It is worth reflecting upon the fact that CLUCK is proposing backyard chickens that would have limited contact with humans, while dogs and cats are typically brought into the home and cats are typically encouraged to defecate in the home -- a fact that looks a little strange in print, but is nonetheless true. Cat litter that contains the Toxoplasmosis parasite poses a serious threat to unborn children. CLUCK is not arguing against keeping dogs and cats as pets, rather we are pointing out that all pets pose health risks and we find ways of dealing with those risks that do not involve prohibiting the keeping of those species.

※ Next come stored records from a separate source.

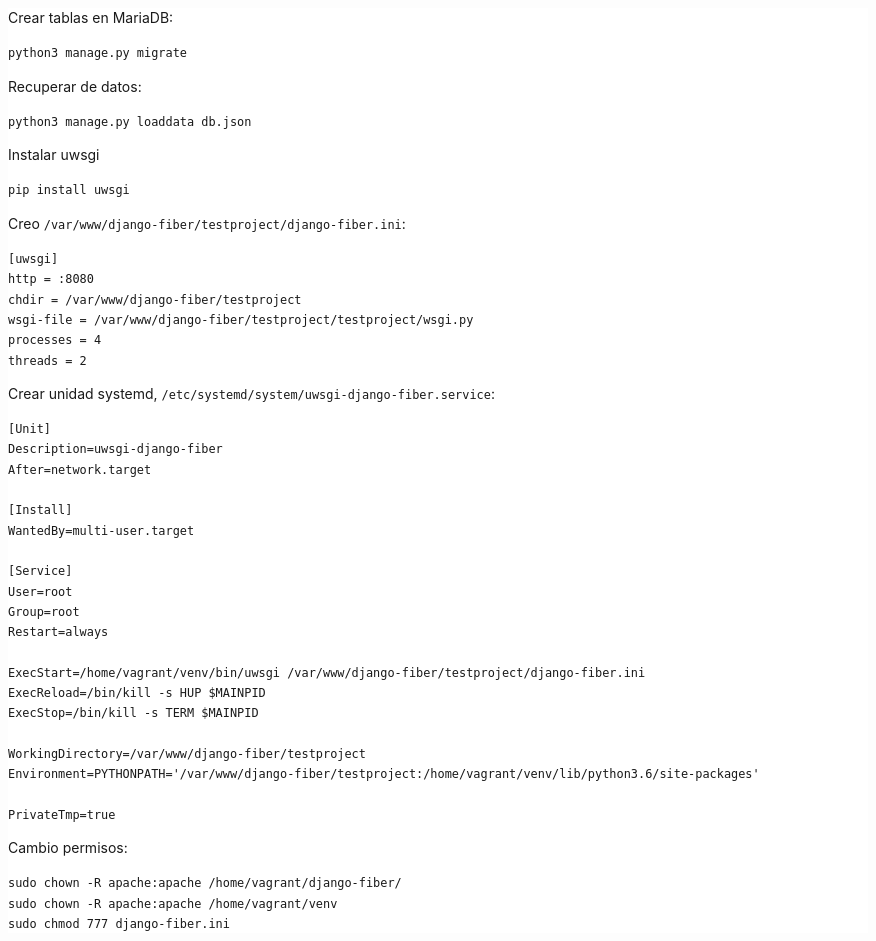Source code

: Crear tablas en MariaDB:
```
python3 manage.py migrate
```

Recuperar de datos:
```
python3 manage.py loaddata db.json
```

Instalar uwsgi
```
pip install uwsgi
```

Creo `/var/www/django-fiber/testproject/django-fiber.ini`:
```
[uwsgi]
http = :8080
chdir = /var/www/django-fiber/testproject
wsgi-file = /var/www/django-fiber/testproject/testproject/wsgi.py
processes = 4
threads = 2
```

Crear unidad systemd, `/etc/systemd/system/uwsgi-django-fiber.service`:
```
[Unit]
Description=uwsgi-django-fiber
After=network.target

[Install]
WantedBy=multi-user.target

[Service]
User=root
Group=root
Restart=always

ExecStart=/home/vagrant/venv/bin/uwsgi /var/www/django-fiber/testproject/django-fiber.ini
ExecReload=/bin/kill -s HUP $MAINPID
ExecStop=/bin/kill -s TERM $MAINPID

WorkingDirectory=/var/www/django-fiber/testproject
Environment=PYTHONPATH='/var/www/django-fiber/testproject:/home/vagrant/venv/lib/python3.6/site-packages'

PrivateTmp=true
```

Cambio permisos:
```
sudo chown -R apache:apache /home/vagrant/django-fiber/
sudo chown -R apache:apache /home/vagrant/venv
sudo chmod 777 django-fiber.ini
```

Bottom line: If we were allowing people to have pets based on the risk of disease transmission to humans, cats and dogs (with similar mammalian systems) would be near the end of the list. Chickens would presumably be somewhere near the top (after chia pets, sea monkeys, and pet rocks?).
But lower risk is not no risk and CLUCK supports proper sanitation for both the health of the chickens, chicken keepers, and neighbors. Young children and people with compromised immune systems are at the greatest risk. Handwashing after contact with animals is now a common protocol for all animals.
CLUCK appreciates the concern regarding public health, but after reviewing CDC material and other sources, concludes that the health risks associated with backyard chickens are both manageable and less than the risks posed by more common pets.